NeuroLoom: Modeling Cortical Microcircuits with Spiking Neural Networks
Abstract
A key problem in neuroscience is understanding how cognitive function emerges from the dynamics of neural circuits. While classical Spiking Neural Networks (SNNs) provide a viable, biologically-based template for modeling these dynamics, their value can emerge only through comparisons to experimental data. Here, we present NeuroLoom, an open-source, customizable framework to design, validate, and analyze models of cortical microcircuits against experimental data.

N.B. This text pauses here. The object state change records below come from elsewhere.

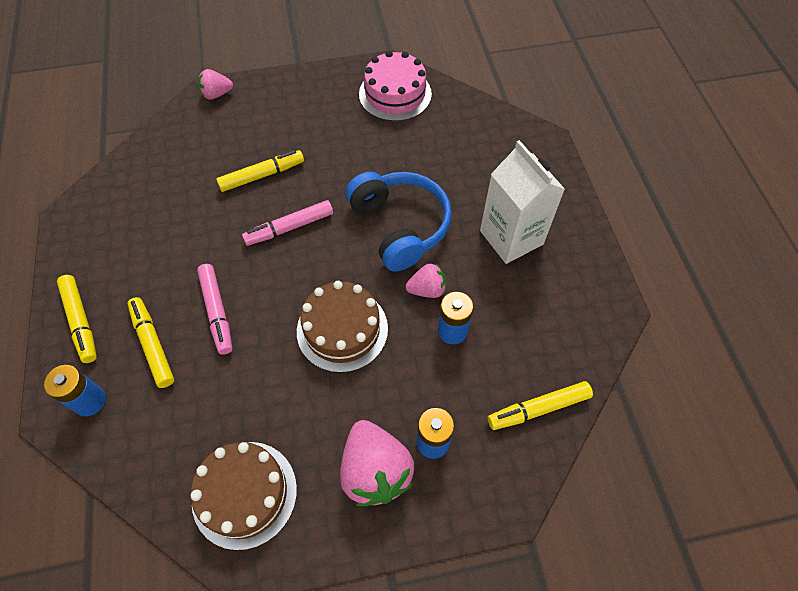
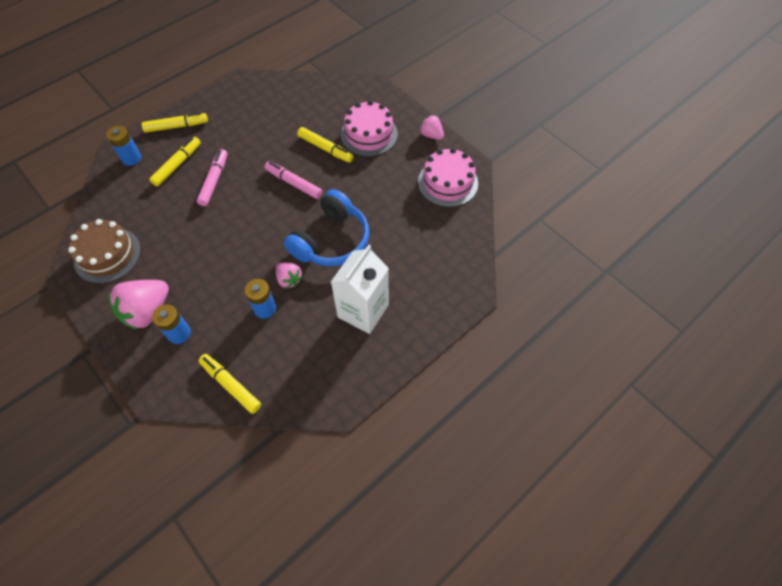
camera: 60 degrees right, 0 degrees up
yellow marker [57,275,97,363] -> yellow marker turned 135 degrees counterclockwise [142,112,208,133]
pink marker [197,264,233,355] -> pink marker turned 150 degrees clockwise [197,149,228,206]
pink strawberry [198,69,233,100] -> pink strawberry moved to [419,115,444,140]
brown cake [297,281,388,373] -> none
none -> pink cake [341,100,398,156]

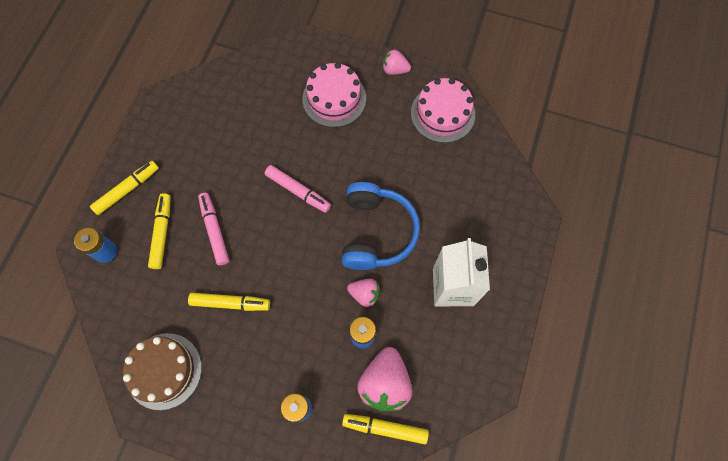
camera: 30 degrees left, 10 degrees up
pink strawberry [108,280,169,330] -> pink strawberry moved to [357,347,412,411]
pink marker [265,161,322,199] -> pink marker turned 150 degrees counterclockwise [265,165,331,213]
yellow marker [297,127,354,163] -> yellow marker moved to [188,293,270,311]

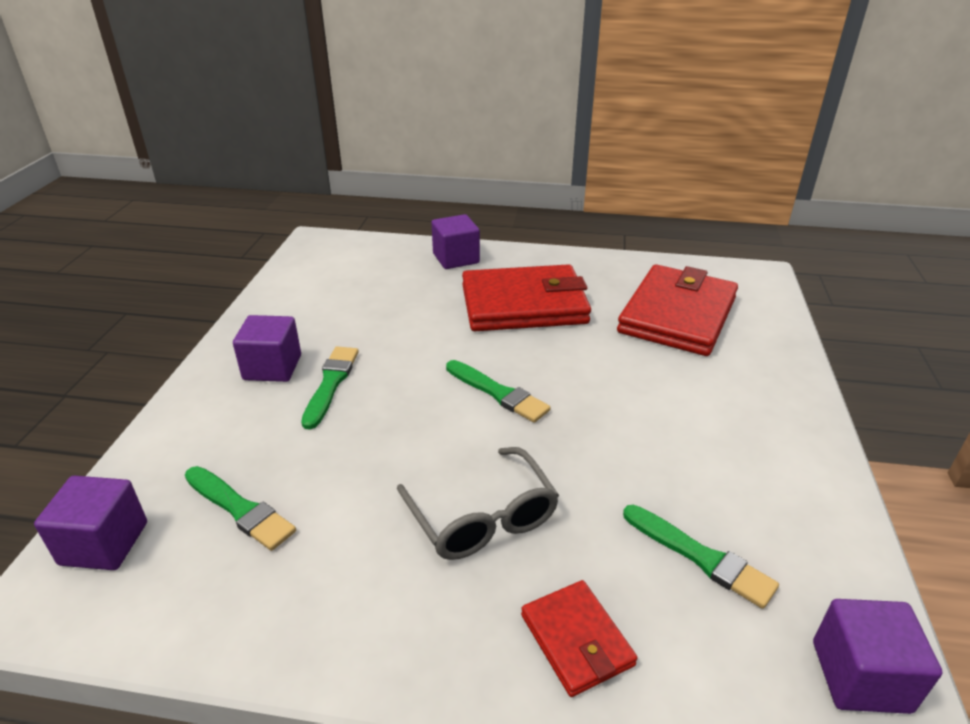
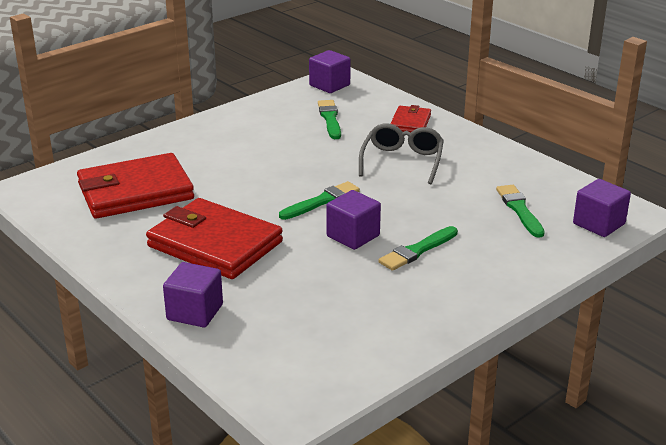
camera: 140 degrees left, 5 degrees down
purple cube [233,315,301,382] -> purple cube moved to [326,190,381,250]
green brush [446,360,551,423] -> green brush turned 60 degrees clockwise [279,181,360,220]

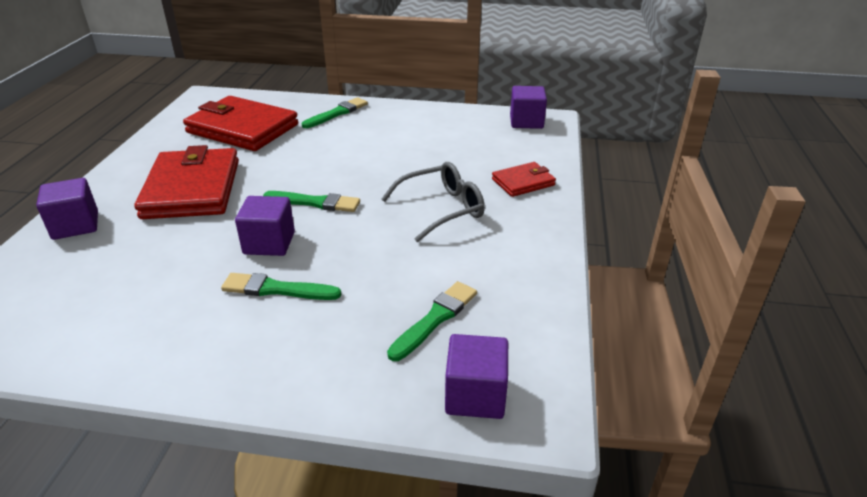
camera: 50 degrees right, 5 degrees up
green brush [318,100,341,139] -> green brush moved to [302,97,368,128]

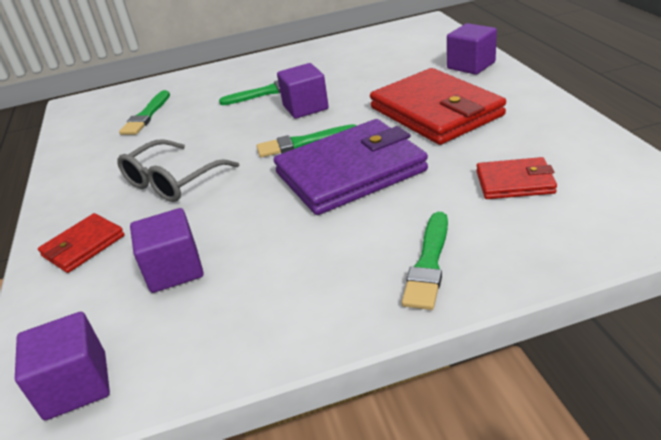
camera: 160 degrees right, 0 degrees up
red wallet [183,96,298,151] -> red wallet [476,157,557,199], size x0.50
purple cube [445,334,508,419] -> purple cube moved to [130,208,204,293]
none -> purple wallet [274,119,428,215]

NeuroLoom provides a complete end-to-end workflow that incorporates a model library of standard neurons and synapses and programmatic access to the Allen Brain Observatory experimental recordings through the AllenSDK, making it simple to construct, fit, and analyze model microcircuits. We demonstrate the capabilities of the framework through a pilot experiment in which a cortical microcircuit model of adaptive exponential integrate-and-fire (AdEx) neurons is constrained and validated against in-vivo electrophysiology recordings from the mouse visual cortex. The framework additionally contains runnable examples of important cortical phenomena, including models of synaptic plasticity, cognitive performance, and neuromodulation, making NeuroLoom a step towards building stronger, verifiable models of the brain, and is an extensible, interpretable framework to facilitate advancing interdisciplinary research.